[Saved data entries]
:::::

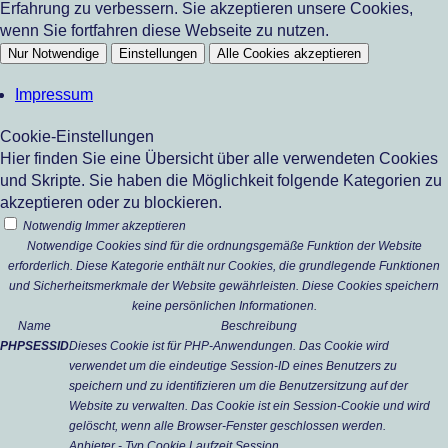
Erfahrung zu verbessern. Sie akzeptieren unsere Cookies,
wenn Sie fortfahren diese Webseite zu nutzen.
Nur Notwendige
Einstellungen
Alle Cookies akzeptieren
Impressum
Cookie-Einstellungen
Hier finden Sie eine Übersicht über alle verwendeten Cookies
und Skripte. Sie haben die Möglichkeit folgende Kategorien zu
akzeptieren oder zu blockieren.
Notwendig
Immer akzeptieren
Notwendige Cookies sind für die ordnungsgemäße Funktion der Website
erforderlich. Diese Kategorie enthält nur Cookies, die grundlegende Funktionen
und Sicherheitsmerkmale der Website gewährleisten. Diese Cookies speichern
keine persönlichen Informationen.
Name
Beschreibung
PHPSESSID
Dieses Cookie ist für PHP-Anwendungen. Das Cookie wird
verwendet um die eindeutige Session-ID eines Benutzers zu
speichern und zu identifizieren um die Benutzersitzung auf der
Website zu verwalten. Das Cookie ist ein Session-Cookie und wird
gelöscht, wenn alle Browser-Fenster geschlossen werden.
Anbieter
-
Typ
Cookie
Laufzeit
Session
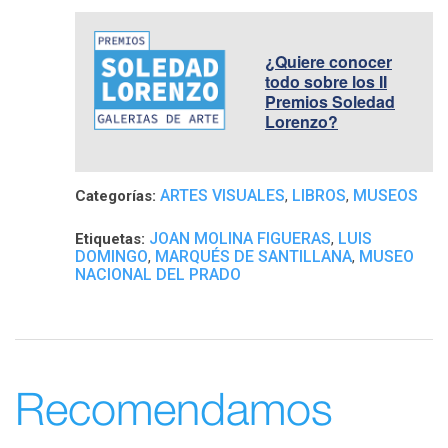
¿Quiere conocer
todo sobre los II
Premios Soledad
Lorenzo?
ARTES VISUALES
LIBROS
MUSEOS
Categorías:
,
,
JOAN MOLINA FIGUERAS
LUIS
Etiquetas:
,
DOMINGO
MARQUÉS DE SANTILLANA
MUSEO
,
,
NACIONAL DEL PRADO
Recomendamos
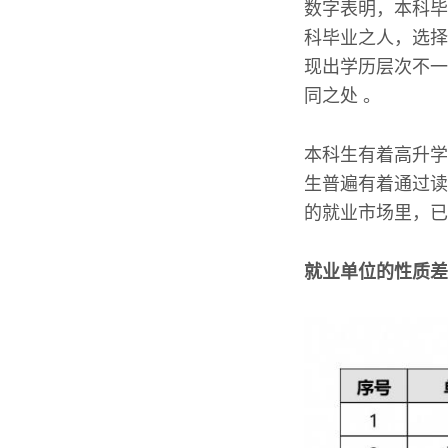
数字表明，本科毕
科毕业之人，选择
现出学历层次不一
同之处 。
本科生有着高升学
生普遍有着通过读
的就业市场里，已
就业单位的性质差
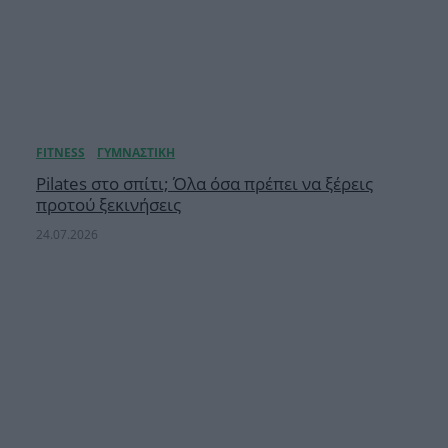
Pilates στο σπίτι; Όλα όσα πρέπει να ξέρεις
προτού ξεκινήσεις
24.07.2026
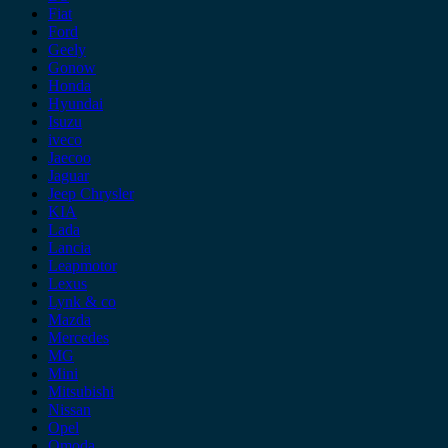
Fiat
Ford
Geely
Gonow
Honda
Hyundai
Isuzu
iveco
Jaecoo
Jaguar
Jeep Chrysler
KIA
Lada
Lancia
Leapmotor
Lexus
Lynk & co
Mazda
Mercedes
MG
Mini
Mitsubishi
Nissan
Opel
Omoda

:::::

TASK TO CARRY OUT
Quote every line above word for word, leaving out the pictures.

RESULT
Erfahrung zu verbessern. Sie akzeptieren unsere Cookies,
wenn Sie fortfahren diese Webseite zu nutzen.
Nur Notwendige
Einstellungen
Alle Cookies akzeptieren
Impressum
Cookie-Einstellungen
Hier finden Sie eine Übersicht über alle verwendeten Cookies
und Skripte. Sie haben die Möglichkeit folgende Kategorien zu
akzeptieren oder zu blockieren.
Notwendig
Immer akzeptieren
Notwendige Cookies sind für die ordnungsgemäße Funktion der Website
erforderlich. Diese Kategorie enthält nur Cookies, die grundlegende Funktionen
und Sicherheitsmerkmale der Website gewährleisten. Diese Cookies speichern
keine persönlichen Informationen.
Name
Beschreibung
PHPSESSID
Dieses Cookie ist für PHP-Anwendungen. Das Cookie wird
verwendet um die eindeutige Session-ID eines Benutzers zu
speichern und zu identifizieren um die Benutzersitzung auf der
Website zu verwalten. Das Cookie ist ein Session-Cookie und wird
gelöscht, wenn alle Browser-Fenster geschlossen werden.
Anbieter
-
Typ
Cookie
Laufzeit
Session
¿Quiere conocer
todo sobre los II
Premios Soledad
Lorenzo?
ARTES VISUALES
LIBROS
MUSEOS
Categorías:
,
,
JOAN MOLINA FIGUERAS
LUIS
Etiquetas:
,
DOMINGO
MARQUÉS DE SANTILLANA
MUSEO
,
,
NACIONAL DEL PRADO
Recomendamos
数字表明，本科毕
科毕业之人，选择
现出学历层次不一
同之处 。
本科生有着高升学
生普遍有着通过读
的就业市场里，已
就业单位的性质差
Pilates στο σπίτι; Όλα όσα πρέπει να ξέρεις
προτού ξεκινήσεις
24.07.2026
Fiat
Ford
Geely
Gonow
Honda
Hyundai
Isuzu
iveco
Jaecoo
Jaguar
Jeep Chrysler
KIA
Lada
Lancia
Leapmotor
Lexus
Lynk & co
Mazda
Mercedes
MG
Mini
Mitsubishi
Nissan
Opel
Omoda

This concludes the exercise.